He said there was a need for a fair process that would not burden either students or communities. Hadi’s view is another indication of the conflicting stand on issues among parties in Pakatan Rakyat, mainly Pas and Parti Keadilan Rakyat.
It also contradicts the stand of opposition leader Datuk Seri Anwar Ibrahim and PKR, which had called for PTPTN to be abolished. Anwar had also said that Petronas funds could be used to write off the RM43 billion loans owed to PTPTN since 1999.
Several Pas leaders had said the proposal to abolish PTPTN was not discussed by Pakatan Rakyat and was merely PKR’s decision. Hadi, in an interview with a Malay tabloid on Saturday, said in Islam, those who had the means should make it their responsibility to help the poor.
Presenting a view that differed from Anwar’s, Hadi said famed Muslim historian Ibn Khaldun had touted education as an industry that was concerned with productivity.
He said education must result in productive human capital. “Therefore, PTPTN loans cannot be abolished just like that "There has to be a process that is just and fair and will not burden the poor. The rich must bear the responsibility."
Pas central working committee member Dr Dzulkefly Ahmad had said that abolishing PTPTN was not a Pakatan policy and there was no unanimous stand on it.
The Kuala Selangor MP said it was "the aspirations of a particular party and individuals".
Dzulkefly said in principle, Pas went along with the idea but added the issue would be subjected to a decision-making process before it became a Pakatan policy.
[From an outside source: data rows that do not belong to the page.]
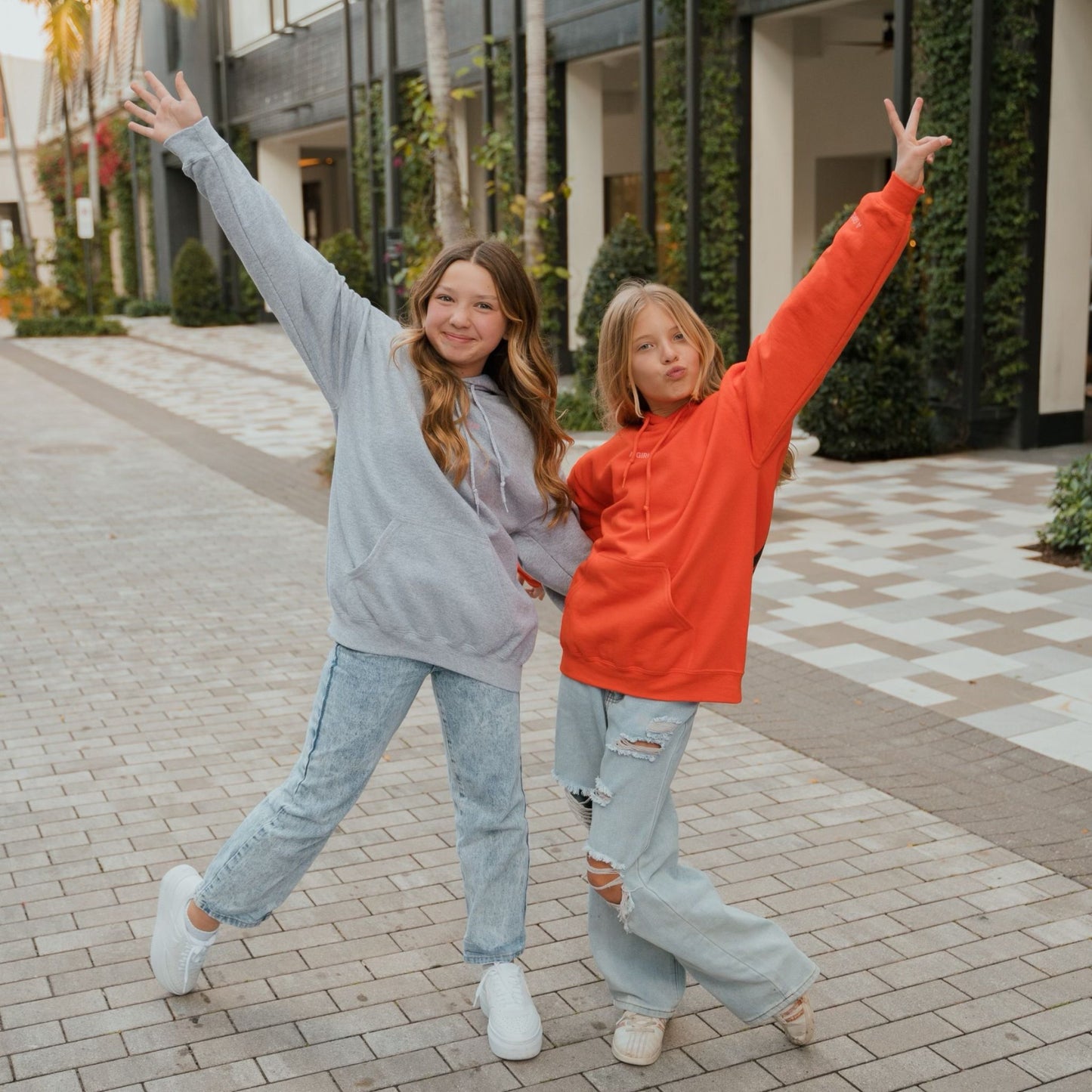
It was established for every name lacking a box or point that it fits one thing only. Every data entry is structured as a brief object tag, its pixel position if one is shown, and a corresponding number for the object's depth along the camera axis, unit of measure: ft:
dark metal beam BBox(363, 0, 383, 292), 73.31
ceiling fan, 48.49
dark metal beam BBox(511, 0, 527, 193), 56.08
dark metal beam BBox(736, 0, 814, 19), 44.80
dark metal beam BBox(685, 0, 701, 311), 46.70
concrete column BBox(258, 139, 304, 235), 96.37
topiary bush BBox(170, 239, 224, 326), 99.04
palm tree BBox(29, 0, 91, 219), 102.47
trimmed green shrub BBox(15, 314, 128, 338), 98.12
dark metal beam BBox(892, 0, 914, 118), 37.91
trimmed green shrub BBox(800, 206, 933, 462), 36.86
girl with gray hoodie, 9.11
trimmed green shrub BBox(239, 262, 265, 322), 101.35
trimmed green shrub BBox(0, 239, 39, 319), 102.42
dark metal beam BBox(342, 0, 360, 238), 75.82
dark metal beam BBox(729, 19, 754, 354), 47.29
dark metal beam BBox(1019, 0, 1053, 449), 36.88
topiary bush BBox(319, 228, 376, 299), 76.18
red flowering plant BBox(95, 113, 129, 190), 118.93
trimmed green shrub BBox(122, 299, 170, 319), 112.27
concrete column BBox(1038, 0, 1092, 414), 37.35
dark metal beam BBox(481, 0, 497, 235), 58.08
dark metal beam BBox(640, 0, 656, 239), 49.75
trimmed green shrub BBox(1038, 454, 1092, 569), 25.40
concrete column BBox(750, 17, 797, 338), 47.24
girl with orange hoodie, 8.58
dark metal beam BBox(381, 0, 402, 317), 42.09
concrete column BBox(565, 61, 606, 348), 58.44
PKR strategic director Rafizi Ramli confirmed the idea was still being discussed at the party level.
Last week, Pas Youth deputy head Nik Abduh Nik Aziz, who is the son of its spiritual leader and Kelantan Menteri Besar Datuk Nik Abdul Aziz Nik Mat, said all Muslims who had borrowed should repay their loans, as stipulated in Islam.
Bernama reported that nearly 500 private higher education institutions (IPTS) would be affected if PTPTN was abolished.
Deputy Minister in Prime Minister's Department Datuk Ahmad Maslan said many IPTS students finance their education by borrowing from PTPTN.
"The abolishment of PTPTN will have a negative impact on the development of the higher education industry," he said in Benut.
"Private universities may be closed because students may not have the means to finance their higher education."